Совпадают и некоторые «личные особенности», как-то: «положение неслужащего дворянина, мимо которого (хотя он ровесник А. Н. Раевского и Пети Ростова) прошла война 1812 г.; <…> начитанность на уровне современной политической и литературной мысли; <…> отсутствие интереса к другой литературе, кроме модных новинок конца 10-х годов (Байрона, Констана, Метьюрина, пожалуй, Скотта)»[120]. «Авторская характеристика – „полурусский“»[121]. Герой принадлежит тому слою общества, где

  • …говорят не русским словом,
  • Святую ненавидят Русь.

Эта цитата из стиха Кюхельбекера раскавычена в поэме: граф

  • Святую Русь бранит, дивится,
  • Как можно жить в ее снегах,
  • Жалеет о Париже страх…

Комментаторами «Онегина» всячески подчеркивается ущербность этого слоя. «Идеологический облик героя весьма определен.
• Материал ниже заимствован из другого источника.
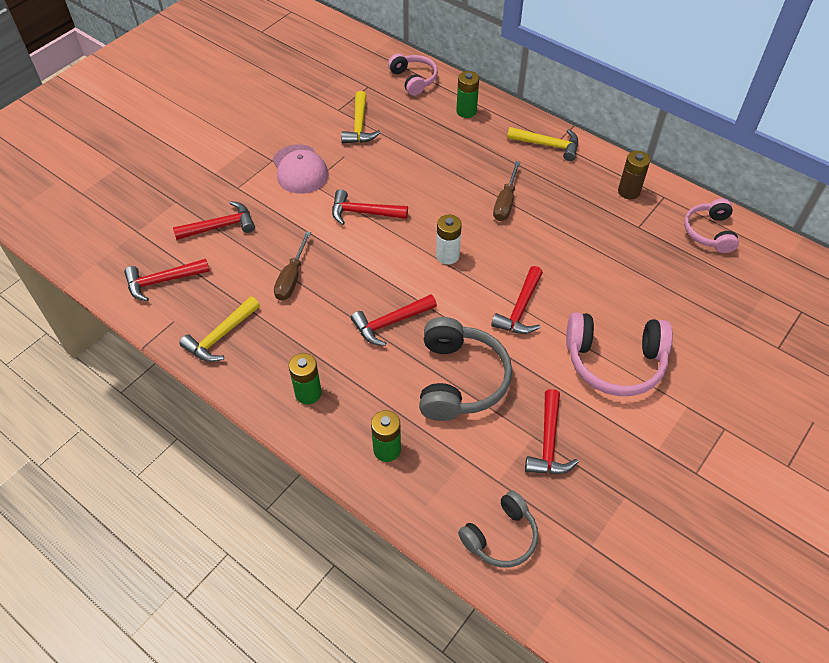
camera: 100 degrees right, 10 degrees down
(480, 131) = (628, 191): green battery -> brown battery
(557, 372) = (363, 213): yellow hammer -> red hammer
Он представляется нам как общественный тип, далекий от декабристских идеалов и от позиции самого автора. Герой отделен от автора политическим водоразделом», – писал Ю.М. Лотман[122]. Те же суждения должны быть отнесены и к Нулину. Тогда мы сталкиваемся с довольно ехидным вопросом: если Пушкин пародирует декабристов, то почему герой, носитель пародического эффекта, столь отличен по облику от «декабриста в повседневной жизни» (Ю. М. Лотман)? Было бы понятнее, если бы Нулин был неким вариантом Чацкого, три года мотавшегося в чужих краях и подобного Нулину по пылкости любовных чувств. Впрочем, так ли велика, как кажется, дистанция между Чацким и Нулиным? Не является ли ощущение несопоставимости этих героев просто плодом нашего предубеждения (мол, длинен волос, да ум короток) к парижскому франту? Поставим вопрос иначе: почему Пушкин так сосредоточен на внешности, «модности» этого персонажа? Потому ли, что не видит в нем ничего более существенного? Или, наоборот, суть дела состоит именно в модности, но в ней Пушкин и его современники видели нечто иное, чем мы.